:: Record extracts ::
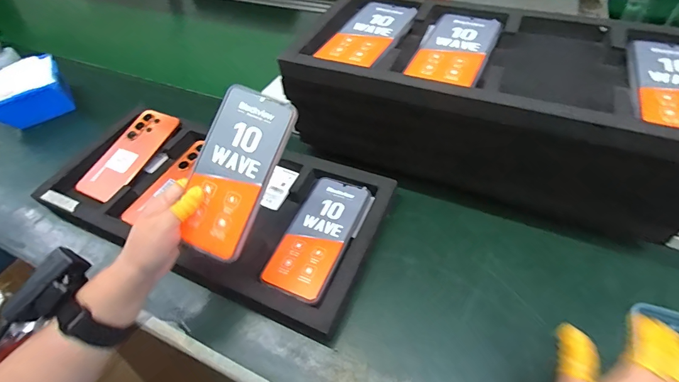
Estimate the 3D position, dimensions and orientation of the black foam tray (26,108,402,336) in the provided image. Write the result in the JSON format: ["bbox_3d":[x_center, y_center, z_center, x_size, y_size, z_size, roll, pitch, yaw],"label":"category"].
[{"bbox_3d":[-0.185,0.005,0.507,0.483,0.038,0.232,18,55,15],"label":"black foam tray"}]

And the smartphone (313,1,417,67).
[{"bbox_3d":[0.039,-0.211,0.473,0.076,0.006,0.158,23,55,21],"label":"smartphone"}]

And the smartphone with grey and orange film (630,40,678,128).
[{"bbox_3d":[0.345,-0.109,0.367,0.079,0.012,0.154,16,53,17],"label":"smartphone with grey and orange film"}]

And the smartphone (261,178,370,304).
[{"bbox_3d":[-0.027,0.054,0.457,0.079,0.009,0.171,18,53,18],"label":"smartphone"}]

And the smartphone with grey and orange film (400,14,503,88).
[{"bbox_3d":[0.141,-0.176,0.436,0.077,0.006,0.159,21,56,17],"label":"smartphone with grey and orange film"}]

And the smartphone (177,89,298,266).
[{"bbox_3d":[-0.108,-0.019,0.369,0.078,0.008,0.170,22,86,4],"label":"smartphone"}]

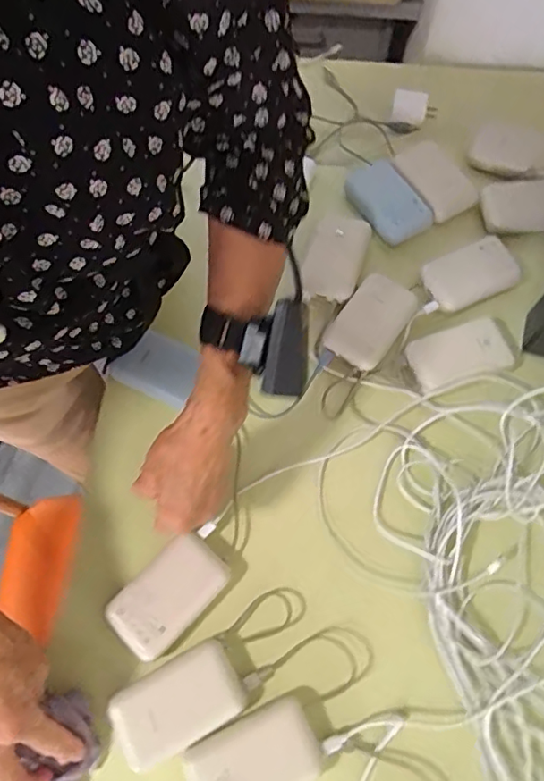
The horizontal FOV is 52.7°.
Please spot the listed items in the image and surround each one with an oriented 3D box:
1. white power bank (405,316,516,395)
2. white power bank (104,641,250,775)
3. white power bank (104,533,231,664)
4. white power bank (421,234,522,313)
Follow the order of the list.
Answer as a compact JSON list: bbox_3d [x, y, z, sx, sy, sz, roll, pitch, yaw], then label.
[{"bbox_3d":[0.197,-0.038,0.572,0.107,0.018,0.065,-20,70,-7],"label":"white power bank"},{"bbox_3d":[-0.078,0.260,0.455,0.103,0.025,0.061,-28,71,-10],"label":"white power bank"},{"bbox_3d":[-0.092,0.182,0.488,0.064,0.021,0.103,42,75,15],"label":"white power bank"},{"bbox_3d":[0.221,-0.131,0.607,0.099,0.016,0.064,-21,70,-7],"label":"white power bank"}]

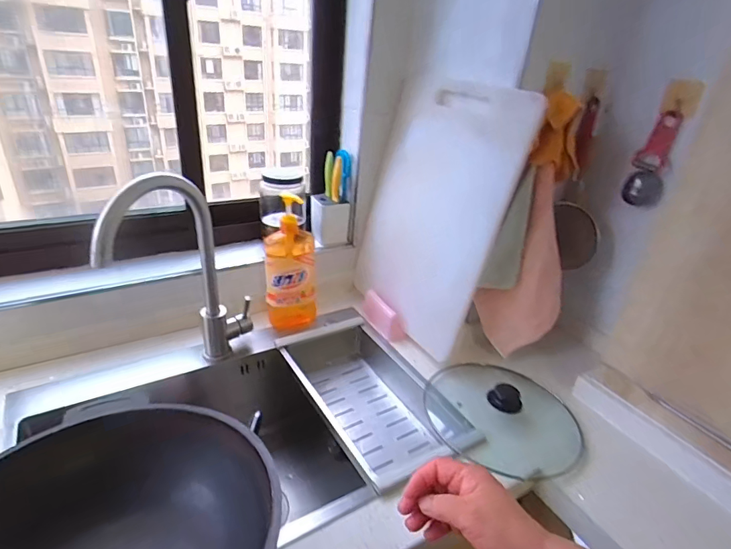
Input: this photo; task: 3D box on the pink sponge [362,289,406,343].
[{"bbox_3d":[0.036,0.089,0.947,0.040,0.065,0.135,-10,31,-26],"label":"pink sponge"}]

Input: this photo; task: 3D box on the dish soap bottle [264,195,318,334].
[{"bbox_3d":[-0.153,-0.014,0.893,0.106,0.279,0.070,0,28,-8],"label":"dish soap bottle"}]

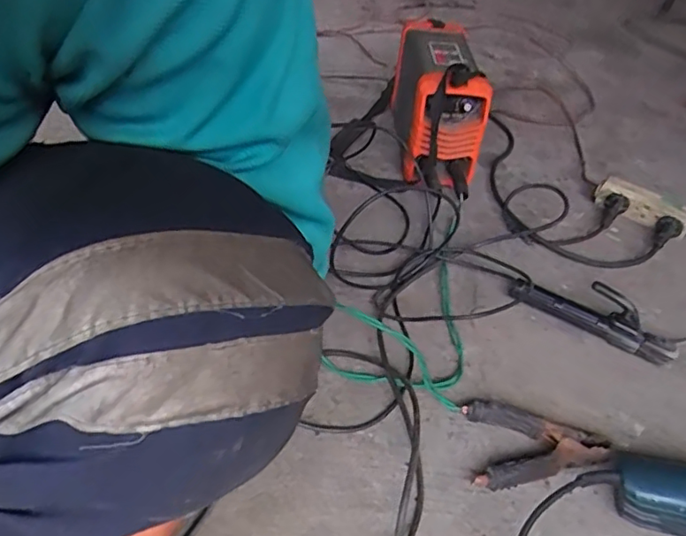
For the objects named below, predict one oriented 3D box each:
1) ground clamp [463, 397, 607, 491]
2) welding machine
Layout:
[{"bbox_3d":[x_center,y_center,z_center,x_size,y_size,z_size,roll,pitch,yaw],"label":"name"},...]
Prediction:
[{"bbox_3d":[0.190,0.176,0.577,0.132,0.032,0.084,6,41,-2],"label":"ground clamp"},{"bbox_3d":[0.148,-0.250,0.912,0.114,0.170,0.280,6,42,-4],"label":"welding machine"}]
:::
• [Aim of the task]: Please print the data above once more, exactly and without images.

• [Your solution]:
Estimate the 3D position, dimensions and orientation of the black foam tray (26,108,402,336) in the provided image. Write the result in the JSON format: ["bbox_3d":[x_center, y_center, z_center, x_size, y_size, z_size, roll, pitch, yaw],"label":"category"].
[{"bbox_3d":[-0.185,0.005,0.507,0.483,0.038,0.232,18,55,15],"label":"black foam tray"}]

And the smartphone (313,1,417,67).
[{"bbox_3d":[0.039,-0.211,0.473,0.076,0.006,0.158,23,55,21],"label":"smartphone"}]

And the smartphone with grey and orange film (630,40,678,128).
[{"bbox_3d":[0.345,-0.109,0.367,0.079,0.012,0.154,16,53,17],"label":"smartphone with grey and orange film"}]

And the smartphone (261,178,370,304).
[{"bbox_3d":[-0.027,0.054,0.457,0.079,0.009,0.171,18,53,18],"label":"smartphone"}]

And the smartphone with grey and orange film (400,14,503,88).
[{"bbox_3d":[0.141,-0.176,0.436,0.077,0.006,0.159,21,56,17],"label":"smartphone with grey and orange film"}]

And the smartphone (177,89,298,266).
[{"bbox_3d":[-0.108,-0.019,0.369,0.078,0.008,0.170,22,86,4],"label":"smartphone"}]

The horizontal FOV is 52.7°.
Please spot the listed items in the image and surround each one with an oriented 3D box:
1. white power bank (405,316,516,395)
2. white power bank (104,641,250,775)
3. white power bank (104,533,231,664)
4. white power bank (421,234,522,313)
Follow the order of the list.
Answer as a compact JSON list: bbox_3d [x, y, z, sx, sy, sz, roll, pitch, yaw], then label.
[{"bbox_3d":[0.197,-0.038,0.572,0.107,0.018,0.065,-20,70,-7],"label":"white power bank"},{"bbox_3d":[-0.078,0.260,0.455,0.103,0.025,0.061,-28,71,-10],"label":"white power bank"},{"bbox_3d":[-0.092,0.182,0.488,0.064,0.021,0.103,42,75,15],"label":"white power bank"},{"bbox_3d":[0.221,-0.131,0.607,0.099,0.016,0.064,-21,70,-7],"label":"white power bank"}]

Input: this photo; task: 3D box on the pink sponge [362,289,406,343].
[{"bbox_3d":[0.036,0.089,0.947,0.040,0.065,0.135,-10,31,-26],"label":"pink sponge"}]

Input: this photo; task: 3D box on the dish soap bottle [264,195,318,334].
[{"bbox_3d":[-0.153,-0.014,0.893,0.106,0.279,0.070,0,28,-8],"label":"dish soap bottle"}]

For the objects named below, predict one oriented 3D box each:
1) ground clamp [463, 397, 607, 491]
2) welding machine
Layout:
[{"bbox_3d":[x_center,y_center,z_center,x_size,y_size,z_size,roll,pitch,yaw],"label":"name"},...]
Prediction:
[{"bbox_3d":[0.190,0.176,0.577,0.132,0.032,0.084,6,41,-2],"label":"ground clamp"},{"bbox_3d":[0.148,-0.250,0.912,0.114,0.170,0.280,6,42,-4],"label":"welding machine"}]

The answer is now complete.